One other objection often raised to the status of Archaeopteryx is the argument that since the dinosaurs that are claimed to be Archaeopteryx’s closest relatives were contemporaries of Archaeopteryx in the Jurassic period, Archaeopteryx cannot be a valid “transitional form”.   However, this argument is also weak.  Using the concept of ghost taxa, or taxa inferred in a cladistic tree from unique shared characteristics, scientists can infer the characteristics of “transitional forms” between Archaeopteryx and the dinosaurs it evolved from, for example.  While this approach assumes the validity of evolutionary theory, this is not a problem, due to the fact that evolutionary theory is uniformly accepted by biologists and paleontologists.  Biologists see natural selection operating on a daily basis, and paleontologists continuously find an ordered, linear sequence within the fossil record.  Combining these two lines of evidence (among many others), one can infer that evolution does, in fact, work.  Therefore, the assumption of evolution as a scientific fact does not present a serious problem.

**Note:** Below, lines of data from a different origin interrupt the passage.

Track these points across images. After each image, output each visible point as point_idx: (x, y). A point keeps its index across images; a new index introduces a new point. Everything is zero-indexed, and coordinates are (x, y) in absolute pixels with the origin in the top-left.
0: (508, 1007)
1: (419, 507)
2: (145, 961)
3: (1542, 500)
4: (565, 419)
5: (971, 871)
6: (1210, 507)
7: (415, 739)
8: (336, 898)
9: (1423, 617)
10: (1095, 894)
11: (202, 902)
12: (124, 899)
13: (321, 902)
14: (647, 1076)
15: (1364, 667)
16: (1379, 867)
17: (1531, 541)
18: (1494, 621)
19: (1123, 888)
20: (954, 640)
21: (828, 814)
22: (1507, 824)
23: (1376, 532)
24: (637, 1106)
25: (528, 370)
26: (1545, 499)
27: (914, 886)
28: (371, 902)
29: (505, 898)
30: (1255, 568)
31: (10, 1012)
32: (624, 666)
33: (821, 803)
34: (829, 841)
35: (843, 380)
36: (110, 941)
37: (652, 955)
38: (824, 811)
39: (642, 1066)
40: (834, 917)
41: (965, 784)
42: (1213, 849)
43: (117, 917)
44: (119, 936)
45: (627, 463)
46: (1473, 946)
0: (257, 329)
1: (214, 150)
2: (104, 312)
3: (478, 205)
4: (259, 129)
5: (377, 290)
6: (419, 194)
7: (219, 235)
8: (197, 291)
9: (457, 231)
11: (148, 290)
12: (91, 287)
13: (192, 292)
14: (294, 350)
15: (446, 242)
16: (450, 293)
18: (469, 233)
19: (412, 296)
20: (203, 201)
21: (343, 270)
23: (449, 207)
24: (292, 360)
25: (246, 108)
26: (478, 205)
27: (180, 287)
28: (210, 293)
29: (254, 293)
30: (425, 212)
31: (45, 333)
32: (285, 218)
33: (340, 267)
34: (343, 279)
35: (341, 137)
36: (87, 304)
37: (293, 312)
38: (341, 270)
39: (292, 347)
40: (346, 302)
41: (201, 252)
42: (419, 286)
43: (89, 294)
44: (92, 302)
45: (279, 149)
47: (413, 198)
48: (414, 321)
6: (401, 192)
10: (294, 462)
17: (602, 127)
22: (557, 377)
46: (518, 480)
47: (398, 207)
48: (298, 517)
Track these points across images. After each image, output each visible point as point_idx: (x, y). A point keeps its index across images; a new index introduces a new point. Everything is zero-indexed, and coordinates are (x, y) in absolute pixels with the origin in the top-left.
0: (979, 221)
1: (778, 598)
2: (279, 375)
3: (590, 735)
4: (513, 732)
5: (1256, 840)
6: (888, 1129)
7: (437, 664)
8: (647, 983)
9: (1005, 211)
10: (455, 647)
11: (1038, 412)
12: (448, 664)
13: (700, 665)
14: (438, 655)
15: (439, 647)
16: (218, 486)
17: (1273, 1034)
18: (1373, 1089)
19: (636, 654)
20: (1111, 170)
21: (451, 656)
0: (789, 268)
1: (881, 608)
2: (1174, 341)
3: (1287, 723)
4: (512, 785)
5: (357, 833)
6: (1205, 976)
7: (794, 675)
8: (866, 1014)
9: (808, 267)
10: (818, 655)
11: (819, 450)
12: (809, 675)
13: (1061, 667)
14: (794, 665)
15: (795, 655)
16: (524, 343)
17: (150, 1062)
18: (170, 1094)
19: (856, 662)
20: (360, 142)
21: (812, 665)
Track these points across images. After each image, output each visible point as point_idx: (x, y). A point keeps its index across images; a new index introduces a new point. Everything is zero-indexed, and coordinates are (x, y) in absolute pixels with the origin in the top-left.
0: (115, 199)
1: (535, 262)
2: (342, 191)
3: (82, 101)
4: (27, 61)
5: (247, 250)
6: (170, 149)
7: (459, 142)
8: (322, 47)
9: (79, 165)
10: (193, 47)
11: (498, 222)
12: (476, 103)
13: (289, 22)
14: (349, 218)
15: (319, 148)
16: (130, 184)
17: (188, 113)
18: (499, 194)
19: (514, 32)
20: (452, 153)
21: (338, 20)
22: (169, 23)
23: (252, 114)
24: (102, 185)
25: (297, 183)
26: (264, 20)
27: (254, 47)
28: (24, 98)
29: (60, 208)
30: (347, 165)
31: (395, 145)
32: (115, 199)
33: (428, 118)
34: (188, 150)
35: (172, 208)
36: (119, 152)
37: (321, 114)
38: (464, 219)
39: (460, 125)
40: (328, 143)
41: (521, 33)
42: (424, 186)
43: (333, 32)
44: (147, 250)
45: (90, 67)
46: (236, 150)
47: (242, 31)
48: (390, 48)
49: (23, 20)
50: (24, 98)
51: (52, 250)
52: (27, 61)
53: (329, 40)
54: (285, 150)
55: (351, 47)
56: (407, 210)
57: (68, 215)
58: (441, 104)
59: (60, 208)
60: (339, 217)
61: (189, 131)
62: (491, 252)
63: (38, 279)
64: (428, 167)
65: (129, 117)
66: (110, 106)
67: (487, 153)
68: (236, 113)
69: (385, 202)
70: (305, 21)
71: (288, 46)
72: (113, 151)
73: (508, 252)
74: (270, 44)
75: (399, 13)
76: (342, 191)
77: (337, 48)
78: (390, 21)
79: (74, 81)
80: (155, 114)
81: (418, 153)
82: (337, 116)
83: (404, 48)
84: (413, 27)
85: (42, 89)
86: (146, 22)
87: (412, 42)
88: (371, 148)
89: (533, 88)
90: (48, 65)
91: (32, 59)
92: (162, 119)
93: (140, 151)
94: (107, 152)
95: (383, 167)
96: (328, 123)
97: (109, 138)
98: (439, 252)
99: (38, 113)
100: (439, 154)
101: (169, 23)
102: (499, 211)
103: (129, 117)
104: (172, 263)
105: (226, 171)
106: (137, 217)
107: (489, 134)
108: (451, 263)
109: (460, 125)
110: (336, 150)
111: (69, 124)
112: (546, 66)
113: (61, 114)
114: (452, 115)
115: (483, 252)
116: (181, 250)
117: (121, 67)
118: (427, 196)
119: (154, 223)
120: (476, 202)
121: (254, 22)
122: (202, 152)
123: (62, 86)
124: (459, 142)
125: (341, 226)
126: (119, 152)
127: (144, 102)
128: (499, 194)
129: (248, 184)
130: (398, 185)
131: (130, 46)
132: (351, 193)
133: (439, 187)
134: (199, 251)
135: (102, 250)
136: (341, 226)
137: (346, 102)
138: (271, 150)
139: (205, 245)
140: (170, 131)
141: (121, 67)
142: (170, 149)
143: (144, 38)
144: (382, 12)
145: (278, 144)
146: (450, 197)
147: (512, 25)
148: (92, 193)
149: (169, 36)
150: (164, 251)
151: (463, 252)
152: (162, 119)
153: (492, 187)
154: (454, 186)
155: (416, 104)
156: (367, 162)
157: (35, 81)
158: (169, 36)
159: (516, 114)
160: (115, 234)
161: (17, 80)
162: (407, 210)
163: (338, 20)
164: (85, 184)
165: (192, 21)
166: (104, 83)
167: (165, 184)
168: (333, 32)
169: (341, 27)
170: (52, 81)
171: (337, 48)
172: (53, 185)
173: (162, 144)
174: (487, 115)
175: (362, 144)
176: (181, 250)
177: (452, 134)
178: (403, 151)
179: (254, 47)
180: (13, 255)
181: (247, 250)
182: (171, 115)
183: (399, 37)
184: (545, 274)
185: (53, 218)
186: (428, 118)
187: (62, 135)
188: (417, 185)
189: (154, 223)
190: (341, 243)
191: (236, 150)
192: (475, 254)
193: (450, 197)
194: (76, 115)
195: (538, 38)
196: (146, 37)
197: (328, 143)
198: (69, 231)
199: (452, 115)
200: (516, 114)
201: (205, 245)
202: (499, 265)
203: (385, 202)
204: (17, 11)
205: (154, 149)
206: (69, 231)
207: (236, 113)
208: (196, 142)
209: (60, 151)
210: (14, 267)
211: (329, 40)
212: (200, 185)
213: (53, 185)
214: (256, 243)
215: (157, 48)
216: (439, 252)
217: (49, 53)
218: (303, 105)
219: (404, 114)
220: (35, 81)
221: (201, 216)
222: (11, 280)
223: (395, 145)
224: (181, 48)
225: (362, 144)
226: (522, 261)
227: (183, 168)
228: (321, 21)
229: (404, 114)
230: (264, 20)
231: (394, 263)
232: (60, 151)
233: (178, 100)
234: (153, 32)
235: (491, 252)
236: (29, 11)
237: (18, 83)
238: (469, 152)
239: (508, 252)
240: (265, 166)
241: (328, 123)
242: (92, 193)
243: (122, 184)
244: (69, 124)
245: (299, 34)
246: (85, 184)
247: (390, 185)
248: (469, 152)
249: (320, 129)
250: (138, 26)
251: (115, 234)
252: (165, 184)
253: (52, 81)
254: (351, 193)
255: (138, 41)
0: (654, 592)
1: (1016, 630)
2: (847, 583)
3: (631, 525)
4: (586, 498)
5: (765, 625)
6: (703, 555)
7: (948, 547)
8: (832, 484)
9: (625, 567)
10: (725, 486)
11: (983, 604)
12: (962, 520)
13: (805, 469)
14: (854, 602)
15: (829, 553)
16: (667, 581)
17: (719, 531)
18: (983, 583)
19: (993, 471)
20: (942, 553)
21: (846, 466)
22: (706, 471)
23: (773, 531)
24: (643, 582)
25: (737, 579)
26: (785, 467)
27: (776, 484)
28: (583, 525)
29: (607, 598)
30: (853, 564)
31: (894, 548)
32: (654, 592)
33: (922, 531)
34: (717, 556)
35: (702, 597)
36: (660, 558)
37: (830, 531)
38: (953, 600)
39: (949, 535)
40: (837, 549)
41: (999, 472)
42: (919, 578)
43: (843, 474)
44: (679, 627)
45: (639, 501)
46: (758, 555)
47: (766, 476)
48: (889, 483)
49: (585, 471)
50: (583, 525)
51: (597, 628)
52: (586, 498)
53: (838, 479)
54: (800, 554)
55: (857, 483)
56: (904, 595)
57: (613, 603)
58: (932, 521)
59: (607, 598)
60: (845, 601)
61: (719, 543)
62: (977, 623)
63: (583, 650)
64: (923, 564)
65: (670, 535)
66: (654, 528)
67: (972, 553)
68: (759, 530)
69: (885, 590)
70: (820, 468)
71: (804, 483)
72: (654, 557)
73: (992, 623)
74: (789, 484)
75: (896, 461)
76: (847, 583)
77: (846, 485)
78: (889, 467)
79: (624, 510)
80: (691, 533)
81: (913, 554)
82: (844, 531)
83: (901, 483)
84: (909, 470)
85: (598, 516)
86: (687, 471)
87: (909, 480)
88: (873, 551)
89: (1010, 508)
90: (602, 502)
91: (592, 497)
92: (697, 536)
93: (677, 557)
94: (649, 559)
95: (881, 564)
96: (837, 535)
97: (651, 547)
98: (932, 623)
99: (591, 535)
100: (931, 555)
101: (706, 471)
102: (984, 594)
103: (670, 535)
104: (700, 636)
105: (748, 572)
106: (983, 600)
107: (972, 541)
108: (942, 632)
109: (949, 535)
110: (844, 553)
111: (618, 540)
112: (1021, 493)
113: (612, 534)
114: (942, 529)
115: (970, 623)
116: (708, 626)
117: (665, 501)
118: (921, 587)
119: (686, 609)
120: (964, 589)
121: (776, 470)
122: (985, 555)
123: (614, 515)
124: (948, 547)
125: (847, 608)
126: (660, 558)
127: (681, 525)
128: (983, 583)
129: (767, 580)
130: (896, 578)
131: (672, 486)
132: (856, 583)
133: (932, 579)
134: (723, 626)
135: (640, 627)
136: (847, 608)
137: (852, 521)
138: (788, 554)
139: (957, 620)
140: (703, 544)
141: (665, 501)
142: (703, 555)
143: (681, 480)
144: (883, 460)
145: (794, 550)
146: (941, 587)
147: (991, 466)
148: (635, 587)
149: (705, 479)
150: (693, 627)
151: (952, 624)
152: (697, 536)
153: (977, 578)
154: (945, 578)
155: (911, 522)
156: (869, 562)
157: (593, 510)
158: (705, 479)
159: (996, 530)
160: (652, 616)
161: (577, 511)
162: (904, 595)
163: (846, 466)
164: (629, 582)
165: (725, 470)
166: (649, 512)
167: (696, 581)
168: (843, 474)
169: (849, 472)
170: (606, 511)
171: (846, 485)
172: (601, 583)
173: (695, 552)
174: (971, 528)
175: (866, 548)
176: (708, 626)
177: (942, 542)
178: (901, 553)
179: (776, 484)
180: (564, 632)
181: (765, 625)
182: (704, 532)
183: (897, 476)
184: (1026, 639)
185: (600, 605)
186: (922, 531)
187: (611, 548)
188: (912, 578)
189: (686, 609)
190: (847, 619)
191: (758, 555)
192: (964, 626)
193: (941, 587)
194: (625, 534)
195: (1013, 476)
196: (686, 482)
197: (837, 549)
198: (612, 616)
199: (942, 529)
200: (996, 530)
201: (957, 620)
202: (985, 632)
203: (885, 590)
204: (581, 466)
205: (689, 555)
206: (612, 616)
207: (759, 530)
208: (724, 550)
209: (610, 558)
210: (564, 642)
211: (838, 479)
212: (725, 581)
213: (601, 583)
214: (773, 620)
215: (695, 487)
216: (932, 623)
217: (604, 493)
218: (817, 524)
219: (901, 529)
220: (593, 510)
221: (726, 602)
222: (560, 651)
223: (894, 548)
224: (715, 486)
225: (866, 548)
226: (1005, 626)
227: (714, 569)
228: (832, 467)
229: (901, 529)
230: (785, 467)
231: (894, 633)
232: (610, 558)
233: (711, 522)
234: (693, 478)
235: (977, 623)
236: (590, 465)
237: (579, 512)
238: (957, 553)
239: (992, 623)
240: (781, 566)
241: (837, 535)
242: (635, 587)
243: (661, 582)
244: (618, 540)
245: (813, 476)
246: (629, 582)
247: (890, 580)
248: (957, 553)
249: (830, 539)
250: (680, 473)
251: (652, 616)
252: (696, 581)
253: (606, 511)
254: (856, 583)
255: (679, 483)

If Archaeopteryx’s status as a “transitional fossil” is so well-accepted by scientists (note that by saying Archaeopteryx is a traqnsitional form, I am not saying that it necessarily evolved into birds, but rather that it showcases features unique to birds and dinosaurs, which illustrates that dinosaur-bird evolution has taken place, either through Archaeopteryx or some other closely related group of early birds), then why are people still trying to destroy it’s status?  Archaeopteryx is not the problem here.  Evolution itself isn’t even necessarily the problem.  The problem is often that Archaeopteryx, evolution, and a 4.6 billion-year-old earth are seen, at least by some, to threaten the percieved “special place” of humanity in nature. This conflict is the root of the percieved conflict between science and religion.  What is at stake here, from the perspective of Creationists especially, is not science, but rather humanity’s special place, elevated above the rest of the natural world.

Works Cited:

Bakker, RT.  The Dinosaur Heresies: New Theories Unlocking the Mystery of the Dinosaurs and Their Extinction. Citadel Press Books, New York, 1986

Benton, MJ. Origin and Interrelationships of Dinosaurs, in The Dinosauria, edited by DB Weishampel, P. Dodson, and H. Osmolska.  University of California Press, Berkeley, 1992.  p. 11-30.

Darwin, C.  The Origin of Species. 6th edition, reprinted by Castle Books, Edison, 2004. First edition originally published 1859.

Falconer, H. letter of Jan. 3, 1863 to Charles Darwin.  In The Correspondence of Charles Darwin Vol. 11, edited by F. Furkhardt, DM Porter, SA Dean, JR Tophan, and S. Wilmot.  Cambridge University Press, Cambridge, 1999

Johnson, PE.  Darwin on Trial.InterVarsity Press, Downers Grove, 1993

Prothero, DR.  Evolution: What the Fossils Say and Why it Matters. Columbia University Press, New York, 2007.